__WHAT YOU NEED TO DO__.
Reproduce the text of the records below word for word, omitting the pictures.

__LISTED RECORDS__.
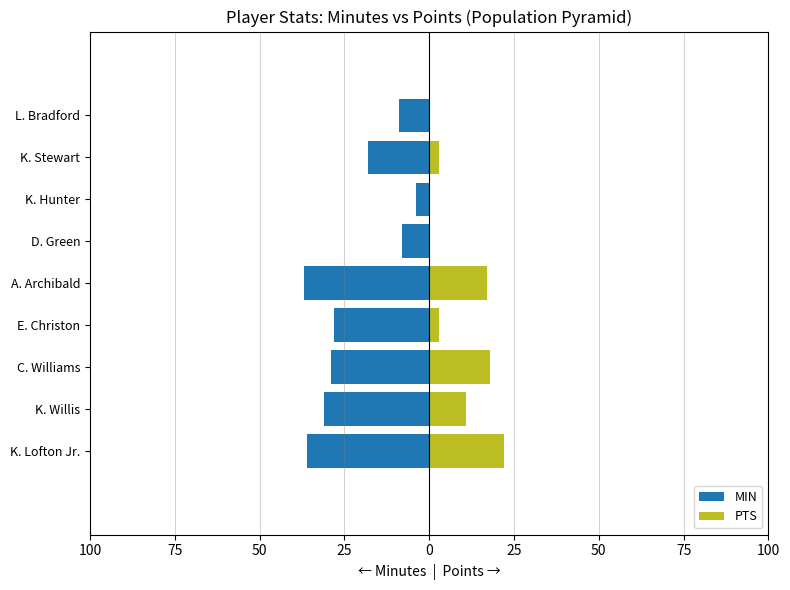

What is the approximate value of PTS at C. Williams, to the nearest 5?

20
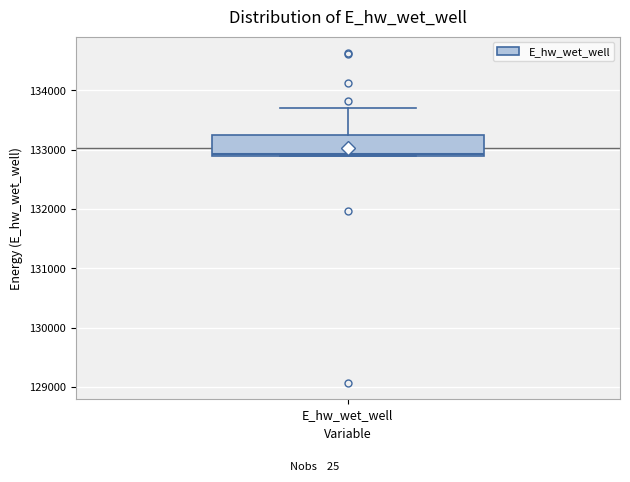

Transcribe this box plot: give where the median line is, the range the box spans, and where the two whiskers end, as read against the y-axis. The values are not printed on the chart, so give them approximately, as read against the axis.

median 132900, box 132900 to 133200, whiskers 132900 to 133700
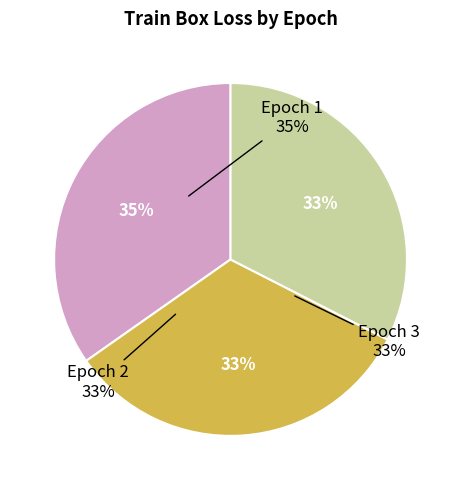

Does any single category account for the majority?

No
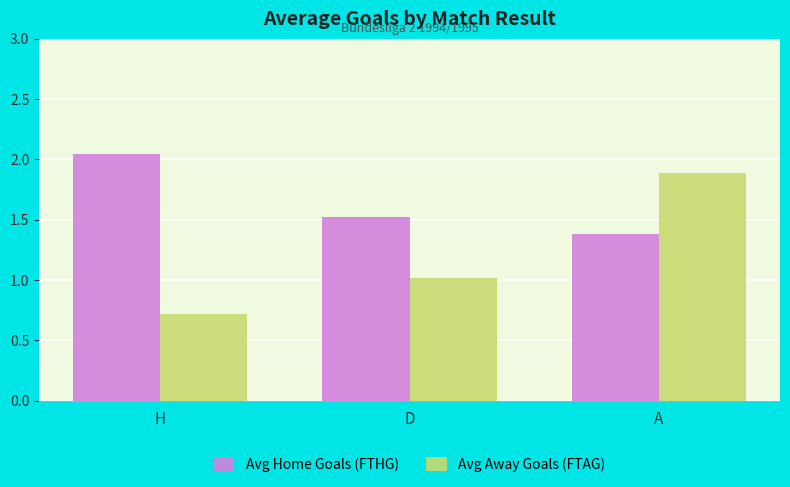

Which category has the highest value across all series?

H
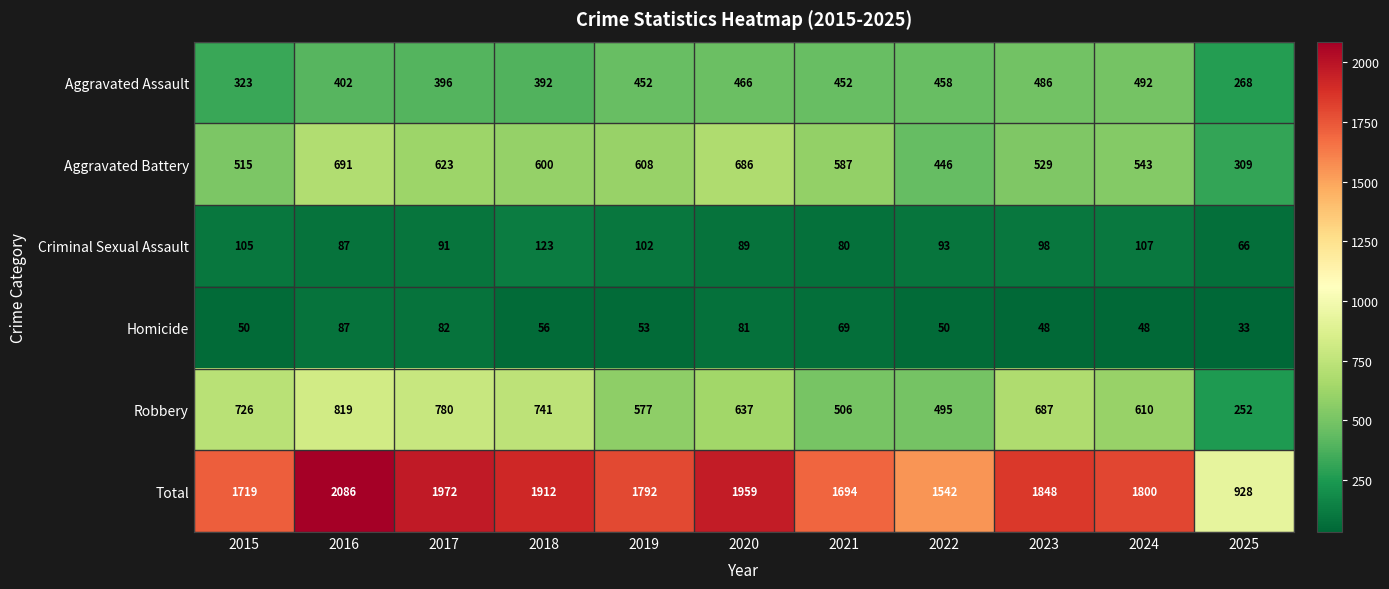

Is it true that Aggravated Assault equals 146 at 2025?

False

__ANSWER TO THIS EXERCISE__.
What is the approximate value of PTS at C. Williams, to the nearest 5?

20

Transcribe this box plot: give where the median line is, the range the box spans, and where the two whiskers end, as read against the y-axis. The values are not printed on the chart, so give them approximately, as read against the axis.

median 132900, box 132900 to 133200, whiskers 132900 to 133700

Does any single category account for the majority?

No

Which category has the highest value across all series?

H

Is it true that Aggravated Assault equals 146 at 2025?

False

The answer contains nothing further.